All that Mr Justice Colton had to decide regarding the amalgamation of Portora and the Collegiate was whether John O’Dowd had lost the run of himself. Legally speaking, it was none of his business whether the education minister had in fact made the right call, yet it is still obvious from the judgment that he did. 
The cold, hard reality for the Collegiate is that amalgamation was a fait accompli a long time ago. The seed was sown by the publication of Sir George Bain’s report “Schools for the Future” back in 2006, setting the bar at a minimum 600 pupils. The Department of Education refused Portora’s request for a new school build on that basis and met with the Collegiate in April 2007 to begin discussions about amalgamation. In 2009 the Sustainable Schools Policy effectively signed the death warrant of both schools as separate entities, imposing a duty upon their respective boards to deliver minimum levels of curriculum provision. Both Portora and the Collegiate fell short of the requirements at Key Stage Four.

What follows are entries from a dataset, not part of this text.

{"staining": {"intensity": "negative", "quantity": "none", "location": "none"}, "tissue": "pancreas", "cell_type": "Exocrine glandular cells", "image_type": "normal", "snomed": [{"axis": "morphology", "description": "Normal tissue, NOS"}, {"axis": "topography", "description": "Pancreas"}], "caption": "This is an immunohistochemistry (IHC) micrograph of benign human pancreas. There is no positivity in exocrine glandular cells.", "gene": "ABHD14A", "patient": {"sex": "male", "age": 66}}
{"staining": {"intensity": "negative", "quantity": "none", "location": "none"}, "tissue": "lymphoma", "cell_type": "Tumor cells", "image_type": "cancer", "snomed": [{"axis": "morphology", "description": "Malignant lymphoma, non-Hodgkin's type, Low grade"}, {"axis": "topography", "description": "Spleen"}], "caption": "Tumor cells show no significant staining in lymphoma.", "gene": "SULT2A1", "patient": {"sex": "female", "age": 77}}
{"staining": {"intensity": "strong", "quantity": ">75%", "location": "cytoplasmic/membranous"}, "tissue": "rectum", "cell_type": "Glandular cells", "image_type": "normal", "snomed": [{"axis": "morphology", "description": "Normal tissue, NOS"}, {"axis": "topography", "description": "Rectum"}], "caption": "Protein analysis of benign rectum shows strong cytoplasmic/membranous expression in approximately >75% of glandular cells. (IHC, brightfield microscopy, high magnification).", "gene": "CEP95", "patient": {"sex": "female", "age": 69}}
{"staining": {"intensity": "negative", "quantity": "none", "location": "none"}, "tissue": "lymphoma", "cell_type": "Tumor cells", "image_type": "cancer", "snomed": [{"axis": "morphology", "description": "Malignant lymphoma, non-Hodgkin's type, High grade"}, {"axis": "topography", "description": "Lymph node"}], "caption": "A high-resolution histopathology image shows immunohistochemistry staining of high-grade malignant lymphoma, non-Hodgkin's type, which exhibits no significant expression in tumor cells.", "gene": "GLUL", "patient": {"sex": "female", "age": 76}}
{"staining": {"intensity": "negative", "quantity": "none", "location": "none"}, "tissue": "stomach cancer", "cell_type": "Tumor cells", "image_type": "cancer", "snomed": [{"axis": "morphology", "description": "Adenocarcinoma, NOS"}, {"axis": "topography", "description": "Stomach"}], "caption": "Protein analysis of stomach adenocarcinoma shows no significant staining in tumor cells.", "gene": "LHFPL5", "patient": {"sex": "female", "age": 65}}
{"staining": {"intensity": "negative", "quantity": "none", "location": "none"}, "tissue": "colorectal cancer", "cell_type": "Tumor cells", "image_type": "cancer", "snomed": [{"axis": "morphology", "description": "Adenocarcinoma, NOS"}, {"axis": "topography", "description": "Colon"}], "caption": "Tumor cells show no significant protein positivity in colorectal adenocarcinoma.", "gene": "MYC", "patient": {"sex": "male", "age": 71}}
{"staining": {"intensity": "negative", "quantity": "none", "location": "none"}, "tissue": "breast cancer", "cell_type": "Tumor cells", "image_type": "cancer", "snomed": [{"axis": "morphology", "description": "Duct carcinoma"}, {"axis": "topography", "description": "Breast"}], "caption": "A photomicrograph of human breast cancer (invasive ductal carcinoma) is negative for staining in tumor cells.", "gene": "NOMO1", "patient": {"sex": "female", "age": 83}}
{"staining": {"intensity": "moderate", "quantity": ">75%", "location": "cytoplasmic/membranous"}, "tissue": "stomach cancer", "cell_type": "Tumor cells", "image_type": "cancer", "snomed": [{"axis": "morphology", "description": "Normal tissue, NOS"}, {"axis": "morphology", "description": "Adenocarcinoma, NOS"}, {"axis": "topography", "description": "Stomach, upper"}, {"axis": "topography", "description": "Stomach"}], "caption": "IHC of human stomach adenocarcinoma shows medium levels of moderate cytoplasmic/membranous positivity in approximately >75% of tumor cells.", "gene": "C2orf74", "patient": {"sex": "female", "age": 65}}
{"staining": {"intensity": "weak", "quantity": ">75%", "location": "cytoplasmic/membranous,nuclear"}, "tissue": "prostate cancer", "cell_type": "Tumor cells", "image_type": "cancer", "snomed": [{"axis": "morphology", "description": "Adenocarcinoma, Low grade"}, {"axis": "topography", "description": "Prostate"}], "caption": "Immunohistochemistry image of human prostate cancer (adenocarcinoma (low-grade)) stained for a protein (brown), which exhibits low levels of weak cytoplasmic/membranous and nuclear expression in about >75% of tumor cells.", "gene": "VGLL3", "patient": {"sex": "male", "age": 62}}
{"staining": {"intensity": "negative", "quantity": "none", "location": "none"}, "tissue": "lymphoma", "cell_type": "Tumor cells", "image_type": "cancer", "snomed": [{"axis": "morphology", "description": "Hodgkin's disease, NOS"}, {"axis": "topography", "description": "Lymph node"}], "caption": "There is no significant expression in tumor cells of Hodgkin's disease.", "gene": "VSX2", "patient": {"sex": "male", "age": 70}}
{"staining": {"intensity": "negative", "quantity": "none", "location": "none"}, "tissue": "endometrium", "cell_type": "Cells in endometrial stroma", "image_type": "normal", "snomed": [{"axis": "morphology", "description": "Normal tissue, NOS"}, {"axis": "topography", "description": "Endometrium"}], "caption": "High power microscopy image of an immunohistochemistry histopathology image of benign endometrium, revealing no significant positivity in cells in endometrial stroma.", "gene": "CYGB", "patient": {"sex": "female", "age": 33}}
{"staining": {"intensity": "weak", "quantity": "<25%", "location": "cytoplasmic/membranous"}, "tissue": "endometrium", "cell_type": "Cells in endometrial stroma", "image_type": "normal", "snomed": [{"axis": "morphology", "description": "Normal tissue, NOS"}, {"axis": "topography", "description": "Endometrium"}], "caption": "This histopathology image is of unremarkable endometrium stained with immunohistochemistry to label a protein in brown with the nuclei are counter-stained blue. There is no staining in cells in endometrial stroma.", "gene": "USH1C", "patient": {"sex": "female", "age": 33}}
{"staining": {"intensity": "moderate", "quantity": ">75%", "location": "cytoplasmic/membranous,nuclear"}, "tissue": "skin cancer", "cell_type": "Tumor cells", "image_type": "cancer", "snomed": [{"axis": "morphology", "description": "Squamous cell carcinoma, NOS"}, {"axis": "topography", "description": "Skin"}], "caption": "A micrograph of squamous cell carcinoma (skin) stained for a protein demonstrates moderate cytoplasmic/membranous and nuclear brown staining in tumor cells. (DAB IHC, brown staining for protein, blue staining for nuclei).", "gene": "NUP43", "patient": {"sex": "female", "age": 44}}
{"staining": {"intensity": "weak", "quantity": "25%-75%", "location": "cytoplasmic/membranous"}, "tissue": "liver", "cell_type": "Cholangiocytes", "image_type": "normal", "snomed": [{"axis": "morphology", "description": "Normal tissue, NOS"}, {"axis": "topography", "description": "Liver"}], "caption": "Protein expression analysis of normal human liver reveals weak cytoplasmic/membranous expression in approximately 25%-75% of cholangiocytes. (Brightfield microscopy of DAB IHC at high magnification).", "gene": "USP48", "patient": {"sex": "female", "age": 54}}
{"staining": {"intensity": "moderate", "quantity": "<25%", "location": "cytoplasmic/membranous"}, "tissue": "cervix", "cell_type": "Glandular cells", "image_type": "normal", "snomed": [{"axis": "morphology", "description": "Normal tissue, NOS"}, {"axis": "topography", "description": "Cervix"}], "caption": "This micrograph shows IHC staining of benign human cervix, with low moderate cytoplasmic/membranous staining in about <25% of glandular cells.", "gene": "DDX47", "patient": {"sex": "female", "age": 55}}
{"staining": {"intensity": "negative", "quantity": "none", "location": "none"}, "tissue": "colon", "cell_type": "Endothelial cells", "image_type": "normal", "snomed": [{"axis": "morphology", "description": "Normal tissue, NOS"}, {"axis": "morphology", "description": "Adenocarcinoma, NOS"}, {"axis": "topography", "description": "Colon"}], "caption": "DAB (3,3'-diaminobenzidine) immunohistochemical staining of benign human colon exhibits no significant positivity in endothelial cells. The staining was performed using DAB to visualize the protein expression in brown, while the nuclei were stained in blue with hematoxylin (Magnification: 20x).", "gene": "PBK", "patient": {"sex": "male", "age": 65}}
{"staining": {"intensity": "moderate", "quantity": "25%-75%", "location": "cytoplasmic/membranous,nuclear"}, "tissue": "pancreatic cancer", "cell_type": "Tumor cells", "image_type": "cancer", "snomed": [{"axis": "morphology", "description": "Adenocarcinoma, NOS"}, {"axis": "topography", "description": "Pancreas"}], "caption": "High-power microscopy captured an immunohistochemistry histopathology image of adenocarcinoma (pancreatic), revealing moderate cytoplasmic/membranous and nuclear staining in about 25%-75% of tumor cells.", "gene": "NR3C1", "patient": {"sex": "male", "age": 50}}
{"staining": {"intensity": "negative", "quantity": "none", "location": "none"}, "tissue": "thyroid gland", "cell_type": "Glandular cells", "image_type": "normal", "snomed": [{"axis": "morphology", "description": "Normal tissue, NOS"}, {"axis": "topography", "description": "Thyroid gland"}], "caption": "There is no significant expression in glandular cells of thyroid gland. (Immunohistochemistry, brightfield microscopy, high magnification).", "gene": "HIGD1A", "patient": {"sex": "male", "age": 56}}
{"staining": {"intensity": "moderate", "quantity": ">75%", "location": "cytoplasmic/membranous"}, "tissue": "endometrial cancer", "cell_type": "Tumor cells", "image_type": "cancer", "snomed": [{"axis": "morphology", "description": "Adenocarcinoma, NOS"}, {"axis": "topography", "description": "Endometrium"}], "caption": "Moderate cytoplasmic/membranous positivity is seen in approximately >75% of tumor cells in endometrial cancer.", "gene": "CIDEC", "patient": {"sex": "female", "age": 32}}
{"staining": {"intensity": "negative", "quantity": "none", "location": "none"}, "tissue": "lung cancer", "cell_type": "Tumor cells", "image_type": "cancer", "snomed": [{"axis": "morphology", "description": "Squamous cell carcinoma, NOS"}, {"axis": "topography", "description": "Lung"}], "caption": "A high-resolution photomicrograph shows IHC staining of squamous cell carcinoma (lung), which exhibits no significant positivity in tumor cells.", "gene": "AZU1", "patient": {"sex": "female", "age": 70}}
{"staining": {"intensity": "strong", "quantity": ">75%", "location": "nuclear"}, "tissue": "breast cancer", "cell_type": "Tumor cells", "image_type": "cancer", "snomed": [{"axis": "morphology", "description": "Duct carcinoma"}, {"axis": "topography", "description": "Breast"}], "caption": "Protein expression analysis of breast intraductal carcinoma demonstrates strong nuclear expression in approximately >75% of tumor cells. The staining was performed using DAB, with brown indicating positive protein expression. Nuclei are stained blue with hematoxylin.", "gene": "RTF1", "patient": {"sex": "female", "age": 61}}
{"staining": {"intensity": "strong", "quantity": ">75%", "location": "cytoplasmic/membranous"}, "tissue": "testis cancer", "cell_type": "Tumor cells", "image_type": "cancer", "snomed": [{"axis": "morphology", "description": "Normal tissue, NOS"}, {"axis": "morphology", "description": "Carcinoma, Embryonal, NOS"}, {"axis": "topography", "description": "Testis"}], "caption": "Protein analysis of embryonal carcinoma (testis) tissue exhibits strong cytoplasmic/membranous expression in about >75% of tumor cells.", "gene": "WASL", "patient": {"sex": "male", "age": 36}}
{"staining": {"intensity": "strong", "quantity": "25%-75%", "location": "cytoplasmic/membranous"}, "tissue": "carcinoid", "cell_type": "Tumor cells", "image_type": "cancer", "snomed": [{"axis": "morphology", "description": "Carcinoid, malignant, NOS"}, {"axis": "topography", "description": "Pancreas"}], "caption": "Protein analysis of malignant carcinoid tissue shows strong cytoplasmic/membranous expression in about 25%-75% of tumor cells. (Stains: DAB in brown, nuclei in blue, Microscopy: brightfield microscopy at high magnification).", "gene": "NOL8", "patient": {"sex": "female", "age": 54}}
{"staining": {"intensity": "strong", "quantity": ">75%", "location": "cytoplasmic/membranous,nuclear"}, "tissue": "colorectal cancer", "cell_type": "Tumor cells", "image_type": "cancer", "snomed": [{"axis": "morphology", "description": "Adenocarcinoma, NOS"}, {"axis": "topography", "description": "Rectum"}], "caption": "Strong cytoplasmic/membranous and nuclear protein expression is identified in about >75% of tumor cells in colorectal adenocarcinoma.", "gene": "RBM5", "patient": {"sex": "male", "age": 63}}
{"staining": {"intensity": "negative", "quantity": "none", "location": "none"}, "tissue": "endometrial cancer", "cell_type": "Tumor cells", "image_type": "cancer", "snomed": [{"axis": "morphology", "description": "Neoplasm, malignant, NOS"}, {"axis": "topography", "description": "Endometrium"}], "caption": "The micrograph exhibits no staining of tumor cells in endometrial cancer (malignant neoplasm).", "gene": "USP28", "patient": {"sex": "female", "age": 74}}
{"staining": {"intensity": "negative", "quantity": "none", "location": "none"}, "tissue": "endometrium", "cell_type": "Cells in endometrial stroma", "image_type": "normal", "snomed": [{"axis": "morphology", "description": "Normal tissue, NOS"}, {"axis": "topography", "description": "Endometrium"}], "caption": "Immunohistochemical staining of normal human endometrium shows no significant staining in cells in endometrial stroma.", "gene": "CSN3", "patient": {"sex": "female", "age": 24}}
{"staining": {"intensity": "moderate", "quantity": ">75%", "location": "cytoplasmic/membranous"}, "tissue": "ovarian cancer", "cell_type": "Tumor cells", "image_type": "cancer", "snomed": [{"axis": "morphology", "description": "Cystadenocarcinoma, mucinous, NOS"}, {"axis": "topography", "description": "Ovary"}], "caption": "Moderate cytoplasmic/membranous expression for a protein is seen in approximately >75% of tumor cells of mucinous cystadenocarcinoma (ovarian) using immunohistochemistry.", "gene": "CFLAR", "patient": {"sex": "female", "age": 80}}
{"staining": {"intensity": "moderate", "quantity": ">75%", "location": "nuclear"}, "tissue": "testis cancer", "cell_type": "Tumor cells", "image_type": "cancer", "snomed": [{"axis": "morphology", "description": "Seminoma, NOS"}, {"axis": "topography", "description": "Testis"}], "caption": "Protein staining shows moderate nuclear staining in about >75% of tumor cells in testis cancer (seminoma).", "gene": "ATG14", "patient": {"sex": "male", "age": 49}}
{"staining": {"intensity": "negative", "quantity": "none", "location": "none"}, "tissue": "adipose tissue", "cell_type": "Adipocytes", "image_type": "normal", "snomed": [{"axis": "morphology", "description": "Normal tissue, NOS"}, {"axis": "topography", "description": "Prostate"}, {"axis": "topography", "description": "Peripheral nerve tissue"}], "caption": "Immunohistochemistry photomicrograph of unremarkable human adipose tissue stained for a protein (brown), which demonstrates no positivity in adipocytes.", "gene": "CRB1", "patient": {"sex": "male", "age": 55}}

The Collegiate leadership quite legitimately feel they know what’s best for selected girls in Fermanagh, but the government’s remit is wider than that and, if ever, the time to obtain a judicial review was seven years ago. Mr O’Dowd’s decision followed the established policy and Mr Justice Colton had solid grounds to leave it be. 
The 59-page written judgment, however, is a lot more revealing than that. With the exception that the judge thought more enquiry could have been made into the logistics of the temporary split site arrangement, he dismissed the Collegiate’s arguments emphatically. In the Collegiate’s defence, perhaps it was the confined legal territory in which they had to frame their submissions that contributed to the overall case against amalgamation seeming weak and conflicted.
They pointed to the delay in the Devenish school build when that was largely caused by a finance policy that has since been scrapped. They explained at length that Devenish enrolment was perilously low because parents chose to send their children to schools outside Fermanagh, when the most obvious factor in that phenomenon was the earlier-lamented lack of new build. They argued that reducing grammar places would not increase numbers at Devenish in any case, but unsurprisingly failed to convince the judge that enrolment levels either side of a selective see-saw went up and down entirely of their own volition.
They posited that a new school might never be built when the project was already in train and, as the judge said, a failure to come up with the money would be “contrary to all policy decisions made to date”, “nothing short of a scandal” and “a serious breach of faith”. They warned about traffic chaos in the meantime, when it did not necessarily follow that large numbers of pupils would be moving between schools on a daily basis. They decried a potential funding deficit that would only be relevant if existing pupils had to leave, which they don’t. They suggested that there would be less sharing of courses across the sectors through the Fermanagh Learning Community, a “somewhat disingenuous” point given that sharing was very limited in any case, that it was self-evident that a closed school could not collaborate with other schools and that the purpose of amalgamation, i.e. to achieve minimum levels of course provision, effectively cancelled out the need for the FLC.
However the judge reserved most of his criticism for the Collegiate’s mis-characterisation of the Fermanagh Protestant Board of Education, the de facto owner of Portora’s lands and buildings with a minority presence on its board of governors. “To use Mr Scoffield QC’s colourful phrase the FPBE has been presented as some sort of Protestant Taliban intent on exercising a sinister role over the proposed new school.” The judge found that in fact the FPBE has shown leadership and that it is motivated by the best interests of students in the Fermanagh area, holding the school assets exclusively for educational rather than religious benefit. Certainly Old Portorans of a vintage would agree that religion of any sort is a rather pale thread in the rich tapestry of school life there (especially when they recall their music teacher’s tendency to drift into Theme From Superman during assembly).  
The Collegiate’s final roll of the dice in this vein was their argument that the name “Royal” would deter Nationalist or Catholic children from the new school. This may technically be true in some quarters but it is fatally devalued by the reality that Portora currently attracts more than twice the number of Catholics than the Collegiate.
It seems to have been clear to Mr Justice Colton, and to most people viewing at arm’s length, that the fuel behind this dispute is not so much traffic concerns and learning communities and dry legislative frameworks. It is the “huge emotional impact on all those associated with the schools” including past pupils. It is the “strong loyalties which will be resistant to change”. In the case of the Collegiate, it is the perception that this amounts to a ‘takeover’ because Portora has the better site.
Whatever the challenges the next few years bring, the sincere hope of everyone involved must surely be that future generations of girls and boys flourish in those magnificent grounds with a state of the art new school perched atop the hill. Will those children regret the closed chapter of other people’s history? I doubt it.    
*A family member is involved in these issues but these views are my own.